> [Description of the task]:
Without any images, write the listing below out word for word.

> [Provided records]:
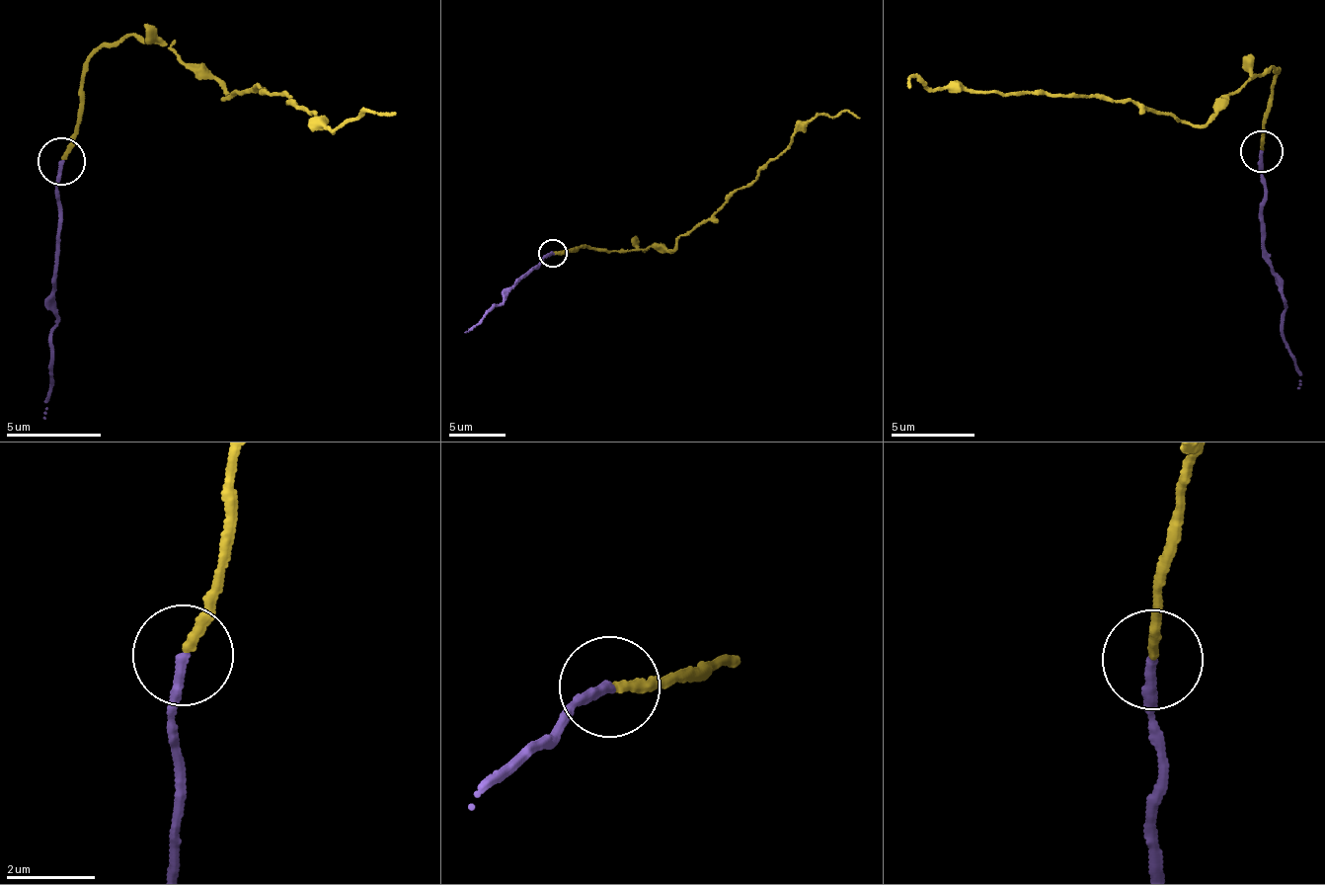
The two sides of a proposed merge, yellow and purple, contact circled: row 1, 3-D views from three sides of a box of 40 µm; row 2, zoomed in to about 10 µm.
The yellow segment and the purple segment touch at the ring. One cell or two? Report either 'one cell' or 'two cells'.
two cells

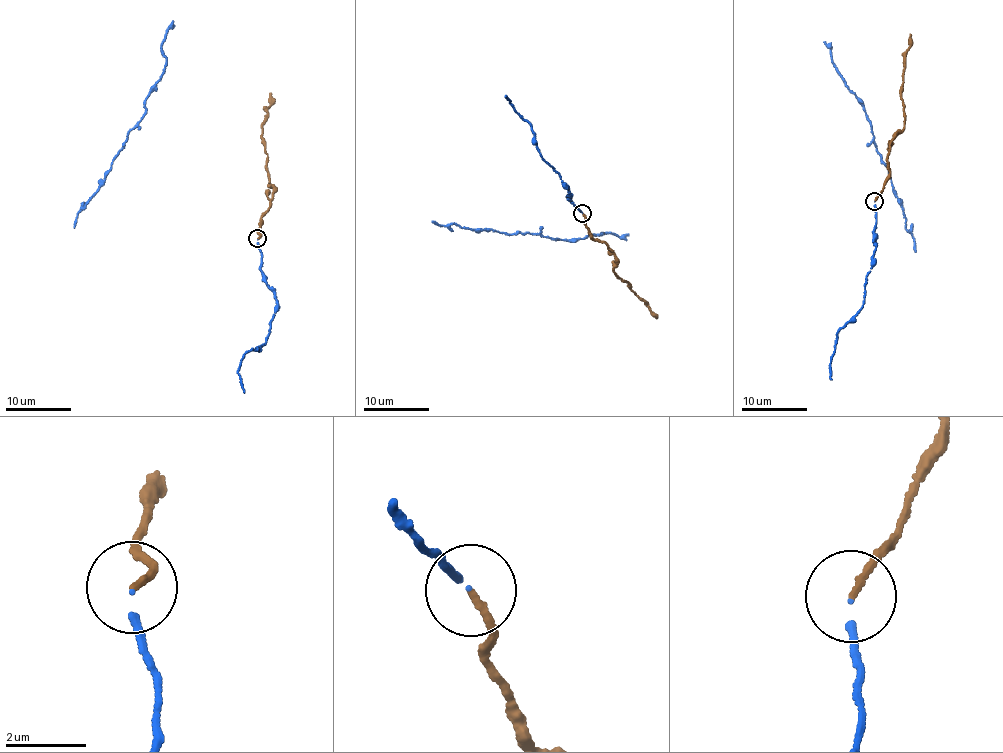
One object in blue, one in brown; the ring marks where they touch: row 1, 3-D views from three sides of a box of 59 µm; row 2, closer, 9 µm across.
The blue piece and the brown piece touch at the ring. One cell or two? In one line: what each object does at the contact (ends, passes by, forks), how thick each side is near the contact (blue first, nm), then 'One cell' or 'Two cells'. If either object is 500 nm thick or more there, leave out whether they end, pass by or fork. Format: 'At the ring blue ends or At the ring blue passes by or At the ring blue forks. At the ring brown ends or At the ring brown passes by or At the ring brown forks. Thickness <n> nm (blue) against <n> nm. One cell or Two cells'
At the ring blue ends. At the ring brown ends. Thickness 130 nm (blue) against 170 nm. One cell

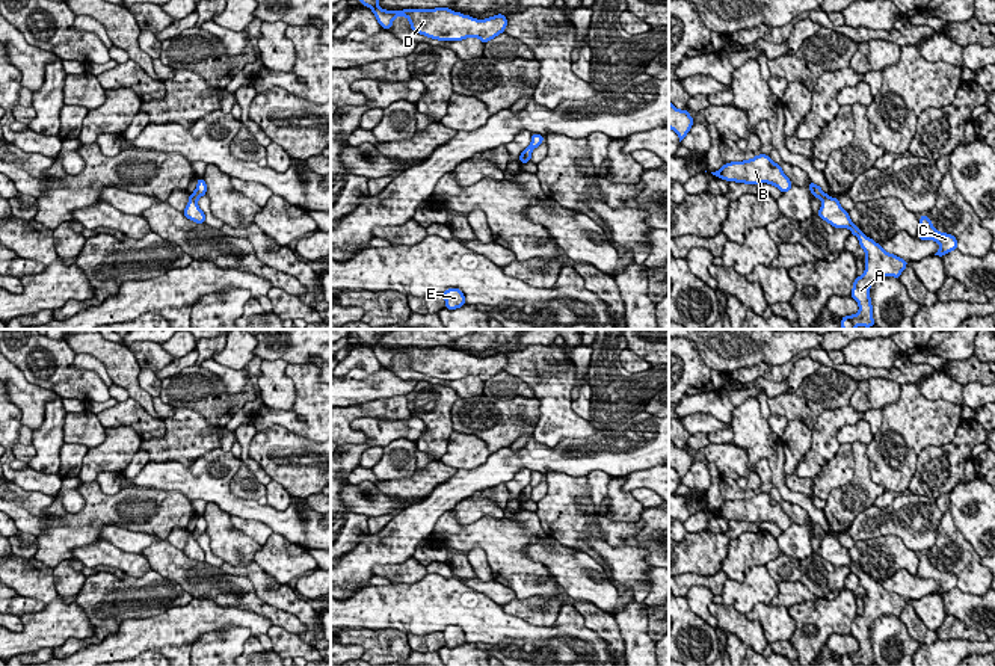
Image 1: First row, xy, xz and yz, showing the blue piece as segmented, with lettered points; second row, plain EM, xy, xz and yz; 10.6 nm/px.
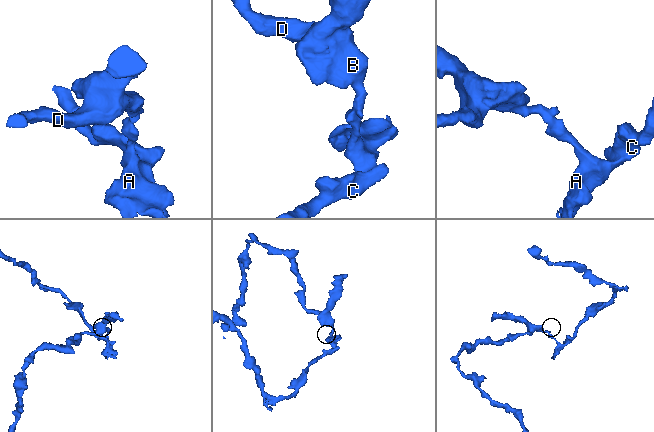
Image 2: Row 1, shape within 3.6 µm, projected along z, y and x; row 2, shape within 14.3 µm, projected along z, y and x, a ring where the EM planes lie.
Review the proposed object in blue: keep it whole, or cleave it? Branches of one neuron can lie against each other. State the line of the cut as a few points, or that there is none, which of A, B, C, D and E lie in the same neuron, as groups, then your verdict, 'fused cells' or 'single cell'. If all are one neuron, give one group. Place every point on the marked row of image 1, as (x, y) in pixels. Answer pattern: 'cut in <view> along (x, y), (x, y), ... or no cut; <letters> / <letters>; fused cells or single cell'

> [Written answer]:
The two sides of a proposed merge, yellow and purple, contact circled: row 1, 3-D views from three sides of a box of 40 µm; row 2, zoomed in to about 10 µm.
The yellow segment and the purple segment touch at the ring. One cell or two? Report either 'one cell' or 'two cells'.
two cells

One object in blue, one in brown; the ring marks where they touch: row 1, 3-D views from three sides of a box of 59 µm; row 2, closer, 9 µm across.
The blue piece and the brown piece touch at the ring. One cell or two? In one line: what each object does at the contact (ends, passes by, forks), how thick each side is near the contact (blue first, nm), then 'One cell' or 'Two cells'. If either object is 500 nm thick or more there, leave out whether they end, pass by or fork. Format: 'At the ring blue ends or At the ring blue passes by or At the ring blue forks. At the ring brown ends or At the ring brown passes by or At the ring brown forks. Thickness <n> nm (blue) against <n> nm. One cell or Two cells'
At the ring blue ends. At the ring brown ends. Thickness 130 nm (blue) against 170 nm. One cell

Image 1: First row, xy, xz and yz, showing the blue piece as segmented, with lettered points; second row, plain EM, xy, xz and yz; 10.6 nm/px.
Image 2: Row 1, shape within 3.6 µm, projected along z, y and x; row 2, shape within 14.3 µm, projected along z, y and x, a ring where the EM planes lie.
Review the proposed object in blue: keep it whole, or cleave it? Branches of one neuron can lie against each other. State the line of the cut as a few points, or that there is none, which of A, B, C, D and E lie in the same neuron, as groups, then your verdict, 'fused cells' or 'single cell'. If all are one neuron, give one group. Place every point on the marked row of image 1, as (x, y) in pixels. Answer pattern: 'cut in <view> along (x, y), (x, y), ... or no cut; <letters> / <letters>; fused cells or single cell'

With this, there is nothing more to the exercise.